For the same reasons we supported DACA, we fully expect in the coming months to join with higher education community again to lobby Congress for a replacement program. We urge you to do the same, to contact your representatives and senators, and let them know your position on this issue. Today’s announcement is creating unnecessary stress and concern for our DACA students and their families, but we remain hopeful and optimistic there will be a permanent solution coming out of Congress in short order. Our DACA students are valued members of the Carleton community. We want them here, and they deserve to be here.

Steven Poskanzer, President
Beverly Nagel, Dean of the College
Carolyn H. Livingston, Vice President for Student Life and Dean of Students

Helpful Links

 Stay Informed and Involved

What to Say to your Senator or Representative

The Huffington Post suggests that you call your member of congress and use this sample script.
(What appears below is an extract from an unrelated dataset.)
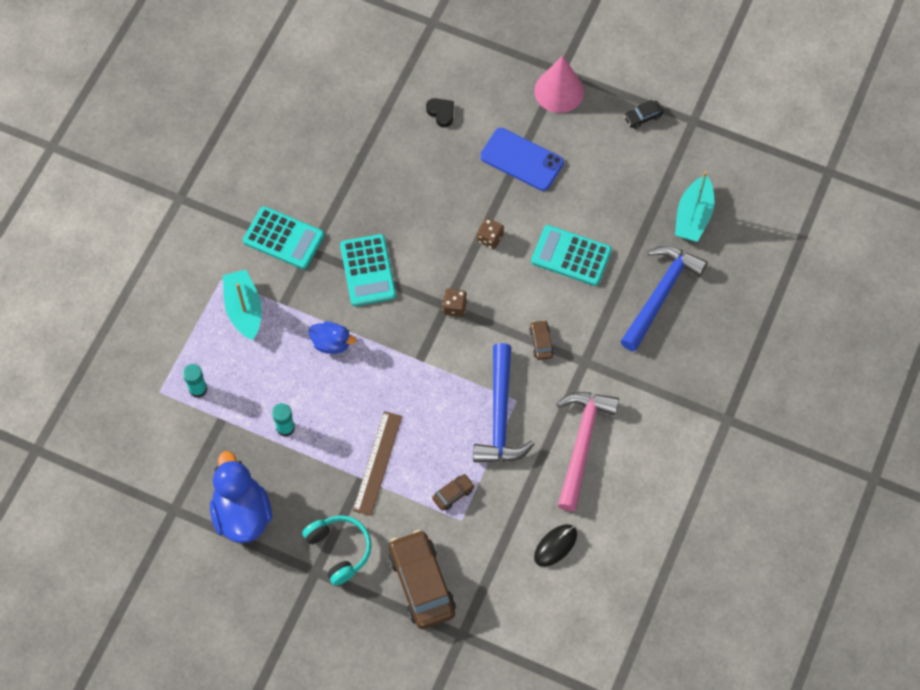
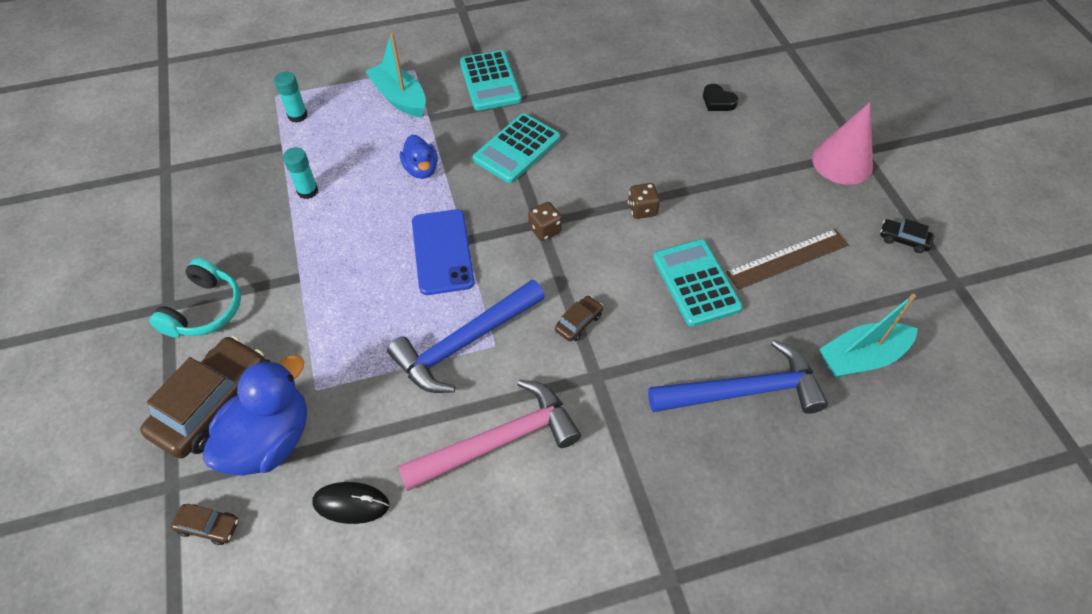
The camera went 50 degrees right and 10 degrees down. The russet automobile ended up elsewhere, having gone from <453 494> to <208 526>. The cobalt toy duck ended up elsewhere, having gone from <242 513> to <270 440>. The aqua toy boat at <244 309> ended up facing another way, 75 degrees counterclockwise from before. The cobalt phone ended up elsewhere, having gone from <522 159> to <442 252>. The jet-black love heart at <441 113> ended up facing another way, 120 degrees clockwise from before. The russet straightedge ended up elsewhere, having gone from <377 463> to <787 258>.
Hello, My name is ____, and I am one of your constituents. I am calling to express my discontent with the White House’s decision to end DACA and ask Senator/Representative ______ to support legislative action that will protect immigrants affected by the termination of DACA. Eight hundred thousand lives are affected because of the president’s decision to end DACA, and now it is time for Congress to pass a law that would provide a pathway to citizenship for this group of immigrants. Does Senator/Representative _____ currently support the Dream Act or Hope Act?

  • If you are told your representative/senator supports either the Dream (in the Senate) or Hope Act (in the House of Representatives), say thank you and let them know you applaud that decision.
  • If you are told your representative/senator does not support either the Dream or Hope Act, ask the staffer to explain why. Then, let the staffer know the human and economic impact that leaving 800,000 youth undocumented would have (see the script above).
  • If you are told your representative/senator has not made up his or her mind on the Dream or Hope Act, let the staffer know you urge the representative/senator to support these legislative efforts.